Smith explora a fundo a divisão do trabalho, a produtividade e o papel fundamental do mercado livre. Ele apresenta a célebre metáfora da "mão invisível", argumentando que a busca individual pelo autointeresse, em um ambiente de concorrência e mínima intervenção governamental, conduz naturalmente ao bem-estar coletivo. A obra critica veementemente as políticas mercantilistas da época, defendendo o livre comércio e a especialização como pilares do crescimento sustentável.

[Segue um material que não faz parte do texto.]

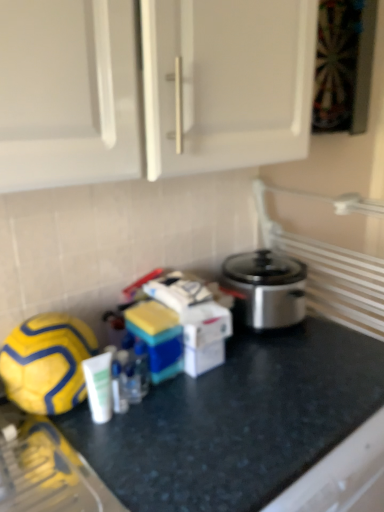
Question: Considering the positions of point (34, 390) and point (321, 373), is point (34, 390) closer or farther from the camera than point (321, 373)?

Choices:
 (A) farther
 (B) closer

Answer: (B)

Question: Which is correct: yellow matte football at lower left is inside black granite countertop at center, or outside of it?

Choices:
 (A) inside
 (B) outside

Answer: (B)

Question: From a real-world perspective, is yellow matte football at lower left above or below black granite countertop at center?

Choices:
 (A) above
 (B) below

Answer: (A)

Question: Is black granite countertop at center taller or shorter than yellow matte football at lower left?

Choices:
 (A) short
 (B) tall

Answer: (B)

Question: From the image's perspective, is black granite countertop at center positioned above or below yellow matte football at lower left?

Choices:
 (A) above
 (B) below

Answer: (B)

Question: Is black granite countertop at center bigger or smaller than yellow matte football at lower left?

Choices:
 (A) big
 (B) small

Answer: (A)

Question: Considering the positions of point (347, 351) and point (46, 366), is point (347, 351) closer or farther from the camera than point (46, 366)?

Choices:
 (A) closer
 (B) farther

Answer: (B)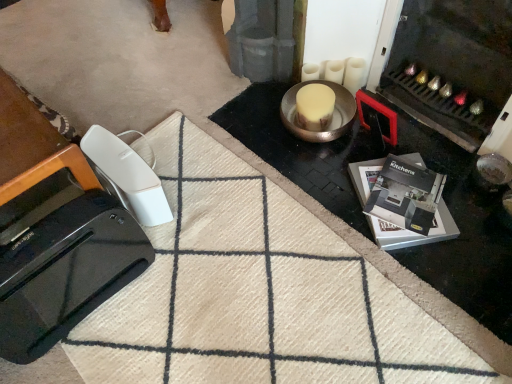
Find the location of a particular element. The width and height of the screenshot is (512, 384). free space to the right of white plastic remote at lower left, marked as the second home appliance in a front-to-back arrangement is located at coordinates (199, 196).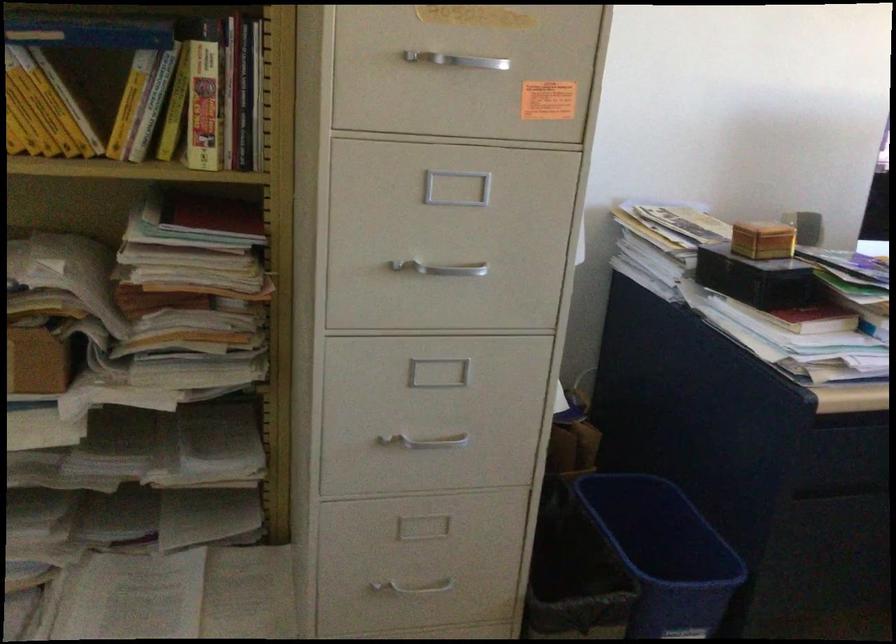
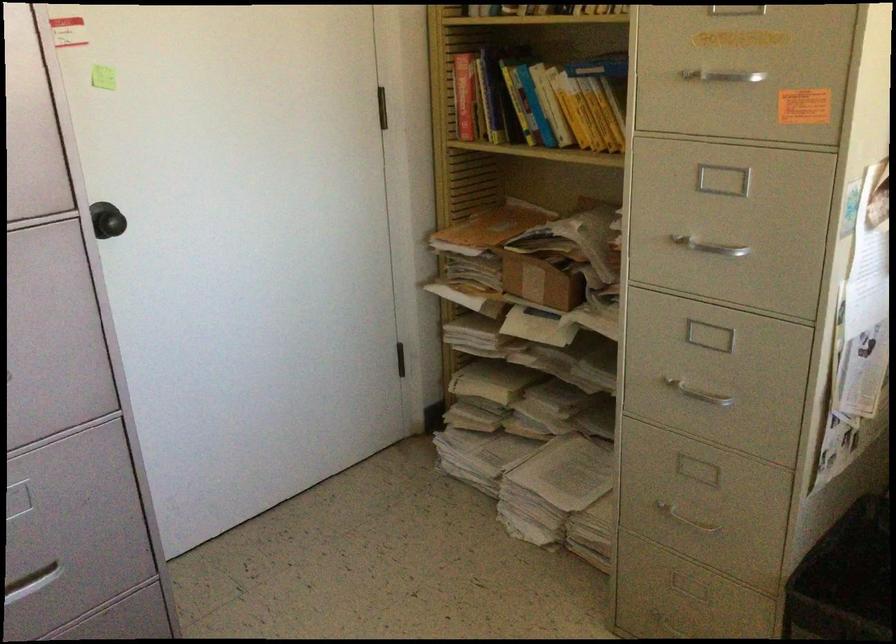
Where in the second image is the point corresponding to point (434, 431) from the first image?

(699, 391)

Mais do que um mero texto econômico, "A Riqueza das Nações" é um profundo estudo sobre a natureza humana, a organização social e as complexas interações entre indivíduos e instituições. Detalha a origem e o uso do capital, a natureza do valor e a distribuição da riqueza entre as diferentes classes sociais. Sua influência transcendeu a economia, impactando a filosofia política e social por séculos e permanecendo uma leitura indispensável para compreender as bases do mundo contemporâneo.